Collected data:
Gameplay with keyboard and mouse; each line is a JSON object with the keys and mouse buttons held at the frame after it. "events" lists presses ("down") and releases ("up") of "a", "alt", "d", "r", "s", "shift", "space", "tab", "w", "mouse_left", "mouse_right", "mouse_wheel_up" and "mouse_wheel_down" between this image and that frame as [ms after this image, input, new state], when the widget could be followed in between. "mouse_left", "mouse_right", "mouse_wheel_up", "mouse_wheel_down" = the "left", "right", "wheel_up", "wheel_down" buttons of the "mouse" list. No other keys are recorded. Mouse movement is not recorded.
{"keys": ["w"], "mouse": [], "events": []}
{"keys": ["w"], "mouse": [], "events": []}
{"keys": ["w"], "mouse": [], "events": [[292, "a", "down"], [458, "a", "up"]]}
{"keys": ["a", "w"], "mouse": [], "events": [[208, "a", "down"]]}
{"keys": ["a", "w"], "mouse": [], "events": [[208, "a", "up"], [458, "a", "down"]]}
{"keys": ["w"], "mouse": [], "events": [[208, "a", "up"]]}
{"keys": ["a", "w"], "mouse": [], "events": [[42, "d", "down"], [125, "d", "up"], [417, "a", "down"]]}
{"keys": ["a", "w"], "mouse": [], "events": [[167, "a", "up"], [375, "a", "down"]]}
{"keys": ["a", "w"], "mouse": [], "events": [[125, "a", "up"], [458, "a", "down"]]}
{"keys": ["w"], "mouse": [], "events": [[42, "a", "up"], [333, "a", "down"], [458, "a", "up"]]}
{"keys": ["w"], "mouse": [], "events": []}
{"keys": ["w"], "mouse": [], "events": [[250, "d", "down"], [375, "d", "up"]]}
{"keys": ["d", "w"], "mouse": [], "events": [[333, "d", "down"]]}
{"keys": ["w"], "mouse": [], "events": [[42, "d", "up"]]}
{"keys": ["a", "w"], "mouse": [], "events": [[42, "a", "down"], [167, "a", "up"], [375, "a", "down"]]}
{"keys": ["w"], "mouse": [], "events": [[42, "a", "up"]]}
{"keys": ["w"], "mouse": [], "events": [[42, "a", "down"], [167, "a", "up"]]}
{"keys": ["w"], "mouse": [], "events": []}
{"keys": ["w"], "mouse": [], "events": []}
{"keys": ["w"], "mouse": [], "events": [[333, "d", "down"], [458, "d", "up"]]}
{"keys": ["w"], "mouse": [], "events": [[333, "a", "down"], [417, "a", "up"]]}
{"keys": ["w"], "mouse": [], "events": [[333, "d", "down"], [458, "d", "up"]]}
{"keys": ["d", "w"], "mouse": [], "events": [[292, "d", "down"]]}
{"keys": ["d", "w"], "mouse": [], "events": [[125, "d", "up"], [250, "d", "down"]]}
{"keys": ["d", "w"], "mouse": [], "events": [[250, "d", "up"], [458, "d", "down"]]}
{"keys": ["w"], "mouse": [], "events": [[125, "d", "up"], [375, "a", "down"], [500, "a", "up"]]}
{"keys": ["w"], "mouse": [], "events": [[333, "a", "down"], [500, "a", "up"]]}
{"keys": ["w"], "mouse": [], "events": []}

#### TASK REQUIREMENTS:
When you answer, repeat each entry exactly as it appears above.

#### RESULT FOR THIS EXERCISE:
Gameplay with keyboard and mouse; each line is a JSON object with the keys and mouse buttons held at the frame after it. "events" lists presses ("down") and releases ("up") of "a", "alt", "d", "r", "s", "shift", "space", "tab", "w", "mouse_left", "mouse_right", "mouse_wheel_up" and "mouse_wheel_down" between this image and that frame as [ms after this image, input, new state], when the widget could be followed in between. "mouse_left", "mouse_right", "mouse_wheel_up", "mouse_wheel_down" = the "left", "right", "wheel_up", "wheel_down" buttons of the "mouse" list. No other keys are recorded. Mouse movement is not recorded.
{"keys": ["w"], "mouse": [], "events": []}
{"keys": ["w"], "mouse": [], "events": []}
{"keys": ["w"], "mouse": [], "events": [[292, "a", "down"], [458, "a", "up"]]}
{"keys": ["a", "w"], "mouse": [], "events": [[208, "a", "down"]]}
{"keys": ["a", "w"], "mouse": [], "events": [[208, "a", "up"], [458, "a", "down"]]}
{"keys": ["w"], "mouse": [], "events": [[208, "a", "up"]]}
{"keys": ["a", "w"], "mouse": [], "events": [[42, "d", "down"], [125, "d", "up"], [417, "a", "down"]]}
{"keys": ["a", "w"], "mouse": [], "events": [[167, "a", "up"], [375, "a", "down"]]}
{"keys": ["a", "w"], "mouse": [], "events": [[125, "a", "up"], [458, "a", "down"]]}
{"keys": ["w"], "mouse": [], "events": [[42, "a", "up"], [333, "a", "down"], [458, "a", "up"]]}
{"keys": ["w"], "mouse": [], "events": []}
{"keys": ["w"], "mouse": [], "events": [[250, "d", "down"], [375, "d", "up"]]}
{"keys": ["d", "w"], "mouse": [], "events": [[333, "d", "down"]]}
{"keys": ["w"], "mouse": [], "events": [[42, "d", "up"]]}
{"keys": ["a", "w"], "mouse": [], "events": [[42, "a", "down"], [167, "a", "up"], [375, "a", "down"]]}
{"keys": ["w"], "mouse": [], "events": [[42, "a", "up"]]}
{"keys": ["w"], "mouse": [], "events": [[42, "a", "down"], [167, "a", "up"]]}
{"keys": ["w"], "mouse": [], "events": []}
{"keys": ["w"], "mouse": [], "events": []}
{"keys": ["w"], "mouse": [], "events": [[333, "d", "down"], [458, "d", "up"]]}
{"keys": ["w"], "mouse": [], "events": [[333, "a", "down"], [417, "a", "up"]]}
{"keys": ["w"], "mouse": [], "events": [[333, "d", "down"], [458, "d", "up"]]}
{"keys": ["d", "w"], "mouse": [], "events": [[292, "d", "down"]]}
{"keys": ["d", "w"], "mouse": [], "events": [[125, "d", "up"], [250, "d", "down"]]}
{"keys": ["d", "w"], "mouse": [], "events": [[250, "d", "up"], [458, "d", "down"]]}
{"keys": ["w"], "mouse": [], "events": [[125, "d", "up"], [375, "a", "down"], [500, "a", "up"]]}
{"keys": ["w"], "mouse": [], "events": [[333, "a", "down"], [500, "a", "up"]]}
{"keys": ["w"], "mouse": [], "events": []}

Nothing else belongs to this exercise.